Here ya go... draft?


----------



## Rick58 (Jul 26, 2012)

Great shot Charlie!


----------



## cgipson1 (Jul 26, 2012)

Rick58 said:


> Great shot Charlie!



Thanks, Rick! I appreciate it!


----------



## pgriz (Jul 26, 2012)

so... how many photos did you stack to get that nice DOF?


----------



## cgipson1 (Jul 26, 2012)

pgriz said:


> so... how many photos did you stack to get that nice DOF?



only 26 in the stack...I was surprised that did it. I kept checking the focus area, and it looked good. Had a full 68mm of extension tubes on my 105 macro... but I was shooting at F32 also. I find with a really well lit subject, diffraction is kept to a minimum. Had My R1C1's on front of the lens for lighting the subject, and an SB900 lighting up a piece of paper behind the yellow jacket.


----------



## laynea24 (Jul 26, 2012)

Derrel said:
			
		

> Wm. Derrel-Speare, Esq., B.S. Artist, Internet Gadfly, Roustabout.



I love how you cited it! Hahaha!


----------



## nmoody (Jul 26, 2012)

Grats and what a beauty it is!


----------



## cgipson1 (Jul 26, 2012)

nmoody said:


> Grats and what a beauty it is!



Thank you! I appreciate it! I think they are gorgeous insects... just that sting, I don't care for that!  lol!


----------



## laynea24 (Jul 26, 2012)

Well deserved! This photo, along with the others, is amazing!


----------



## Aloicious (Jul 27, 2012)

congrats Charlie!


----------



## cgipson1 (Jul 27, 2012)

laynea24 said:


> Well deserved! This photo, along with the others, is amazing!




Thank you! I appreciate it!


----------



## cgipson1 (Jul 27, 2012)

Aloicious said:


> congrats Charlie!



Thanks, Aloicious! I appreciate it! It just kind freaked me out... in a cool kind of way.


----------



## Jaemie (Jul 27, 2012)

That's great news! Yay!


----------



## cgipson1 (Jul 27, 2012)

Jaemie said:


> That's great news! Yay!



Thanks, Jaemie!


----------



## Majeed Badizadegan (Jul 27, 2012)

Nice job Charlie!


----------



## manaheim (Jul 27, 2012)

I hate bug shots.  HATE.  But I have to say, I might have considered buying this one myself.  At 20x30 that would be badass... particularly in the hands of an entomologist. (sp)  Can you imagine that behind him on his wall in his office at work?  LOL  AWESOME.


----------



## 12sndsgood (Jul 27, 2012)

Data under study ::
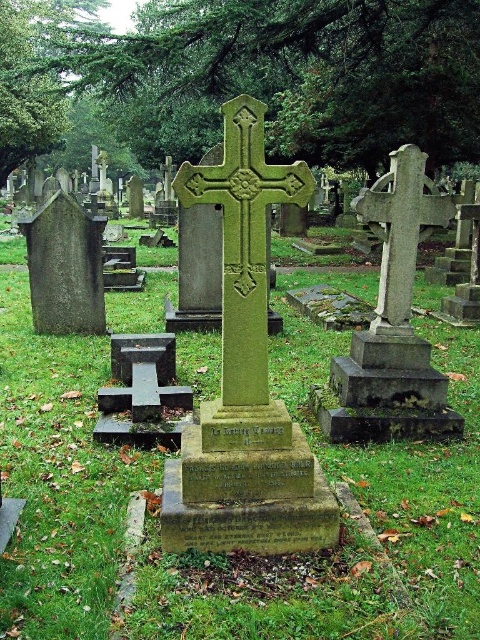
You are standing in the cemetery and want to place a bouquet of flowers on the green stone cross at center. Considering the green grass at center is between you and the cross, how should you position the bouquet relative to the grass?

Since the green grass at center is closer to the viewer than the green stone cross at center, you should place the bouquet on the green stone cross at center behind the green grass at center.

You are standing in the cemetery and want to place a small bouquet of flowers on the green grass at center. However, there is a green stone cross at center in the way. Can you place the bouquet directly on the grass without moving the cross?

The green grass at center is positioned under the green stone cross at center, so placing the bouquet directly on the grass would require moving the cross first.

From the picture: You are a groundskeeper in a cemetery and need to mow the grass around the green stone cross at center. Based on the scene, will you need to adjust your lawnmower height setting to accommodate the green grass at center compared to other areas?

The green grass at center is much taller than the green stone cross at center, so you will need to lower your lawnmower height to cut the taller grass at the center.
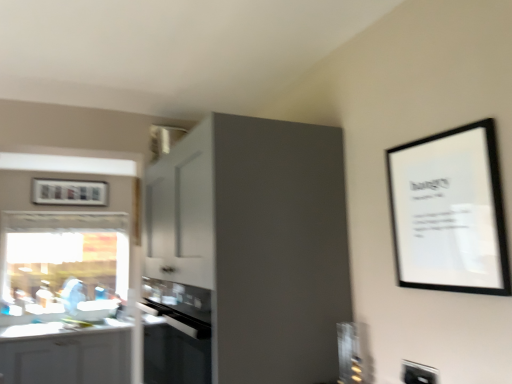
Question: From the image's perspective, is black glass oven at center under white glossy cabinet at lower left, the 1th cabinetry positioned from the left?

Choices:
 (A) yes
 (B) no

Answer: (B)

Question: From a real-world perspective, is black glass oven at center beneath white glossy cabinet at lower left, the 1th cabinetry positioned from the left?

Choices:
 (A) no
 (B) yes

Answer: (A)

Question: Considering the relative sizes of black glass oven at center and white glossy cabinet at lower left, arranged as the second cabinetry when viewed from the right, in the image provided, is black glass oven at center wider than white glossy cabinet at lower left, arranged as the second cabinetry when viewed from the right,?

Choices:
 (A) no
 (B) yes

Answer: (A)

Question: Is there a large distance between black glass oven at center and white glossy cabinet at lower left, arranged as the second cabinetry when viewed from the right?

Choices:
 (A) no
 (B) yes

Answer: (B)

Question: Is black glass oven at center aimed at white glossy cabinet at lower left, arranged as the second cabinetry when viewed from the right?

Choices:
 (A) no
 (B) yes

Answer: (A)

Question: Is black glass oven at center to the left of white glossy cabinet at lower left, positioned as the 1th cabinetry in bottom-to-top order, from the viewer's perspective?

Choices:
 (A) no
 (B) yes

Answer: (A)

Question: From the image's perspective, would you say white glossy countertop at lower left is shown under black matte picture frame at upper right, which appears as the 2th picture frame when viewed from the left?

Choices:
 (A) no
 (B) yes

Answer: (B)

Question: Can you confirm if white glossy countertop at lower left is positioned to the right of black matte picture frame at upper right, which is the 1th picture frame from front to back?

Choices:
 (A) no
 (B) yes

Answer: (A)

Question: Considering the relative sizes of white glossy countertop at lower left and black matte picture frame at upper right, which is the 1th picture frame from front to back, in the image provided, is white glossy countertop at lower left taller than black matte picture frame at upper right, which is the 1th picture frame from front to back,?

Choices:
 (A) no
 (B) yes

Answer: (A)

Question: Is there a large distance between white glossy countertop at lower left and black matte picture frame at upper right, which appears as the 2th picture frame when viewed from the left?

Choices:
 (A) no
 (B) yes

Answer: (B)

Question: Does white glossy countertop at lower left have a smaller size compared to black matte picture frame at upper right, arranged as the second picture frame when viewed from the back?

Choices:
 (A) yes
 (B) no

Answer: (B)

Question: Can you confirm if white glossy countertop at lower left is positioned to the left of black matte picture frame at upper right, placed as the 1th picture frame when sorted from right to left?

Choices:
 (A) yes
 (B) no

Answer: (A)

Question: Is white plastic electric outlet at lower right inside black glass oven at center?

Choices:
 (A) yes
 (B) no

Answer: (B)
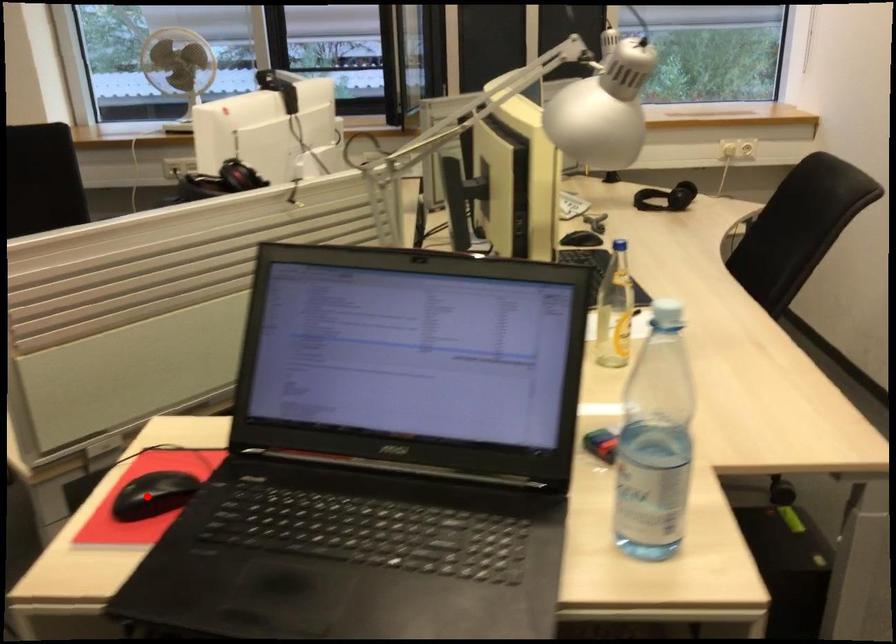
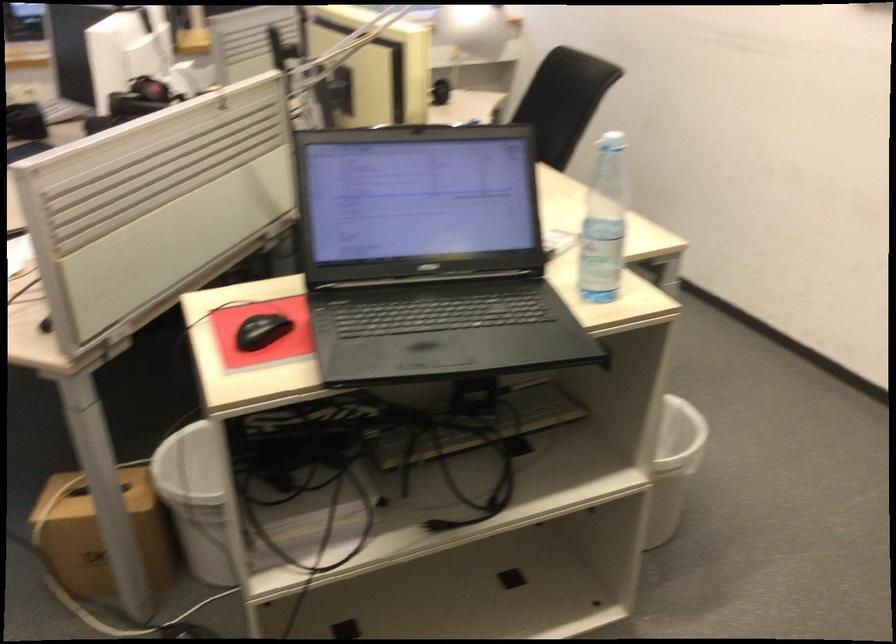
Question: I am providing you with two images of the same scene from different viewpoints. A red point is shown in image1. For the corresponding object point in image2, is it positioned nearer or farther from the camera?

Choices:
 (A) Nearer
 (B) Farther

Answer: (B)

==

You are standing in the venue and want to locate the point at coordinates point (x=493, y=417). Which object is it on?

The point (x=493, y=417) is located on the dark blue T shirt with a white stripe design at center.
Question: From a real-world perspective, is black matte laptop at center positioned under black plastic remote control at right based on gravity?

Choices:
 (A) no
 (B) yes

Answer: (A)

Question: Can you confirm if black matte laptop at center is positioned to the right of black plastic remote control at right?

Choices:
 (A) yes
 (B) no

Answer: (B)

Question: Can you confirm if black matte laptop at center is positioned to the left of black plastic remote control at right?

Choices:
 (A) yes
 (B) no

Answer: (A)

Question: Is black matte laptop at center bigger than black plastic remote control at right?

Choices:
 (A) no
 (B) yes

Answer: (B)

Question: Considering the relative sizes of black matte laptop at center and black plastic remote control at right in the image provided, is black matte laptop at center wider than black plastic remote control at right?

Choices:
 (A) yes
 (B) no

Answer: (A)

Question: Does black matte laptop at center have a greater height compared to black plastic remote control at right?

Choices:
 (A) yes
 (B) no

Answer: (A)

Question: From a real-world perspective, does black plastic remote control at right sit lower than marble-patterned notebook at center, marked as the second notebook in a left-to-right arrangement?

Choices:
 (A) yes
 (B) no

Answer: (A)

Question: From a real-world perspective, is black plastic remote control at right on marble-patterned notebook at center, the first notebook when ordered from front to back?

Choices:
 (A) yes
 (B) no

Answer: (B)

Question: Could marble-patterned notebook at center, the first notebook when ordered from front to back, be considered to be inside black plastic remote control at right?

==

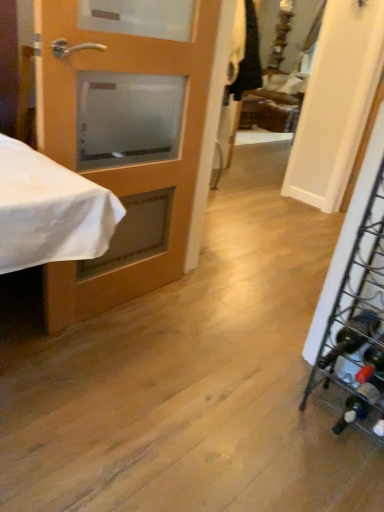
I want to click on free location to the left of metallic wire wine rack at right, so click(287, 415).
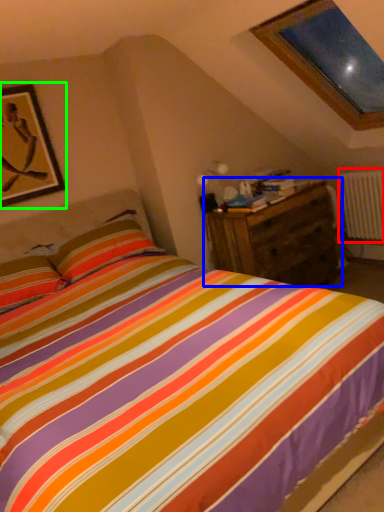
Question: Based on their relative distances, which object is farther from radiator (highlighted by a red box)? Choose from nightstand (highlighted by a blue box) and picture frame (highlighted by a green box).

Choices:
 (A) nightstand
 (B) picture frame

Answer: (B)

To do ::
**1.** In the forum thread, how much extension tube length did cgipson1 have on the 105 macro?
**2.** Name every user who posted in the forum thread on Jul 27, 2012, listing each name once.

Your responses ::
**1.** A full 68mm of extension tubes.

**2.** Aloicious, cgipson1, Jaemie, Majeed Badizadegan, manaheim, 12sndsgood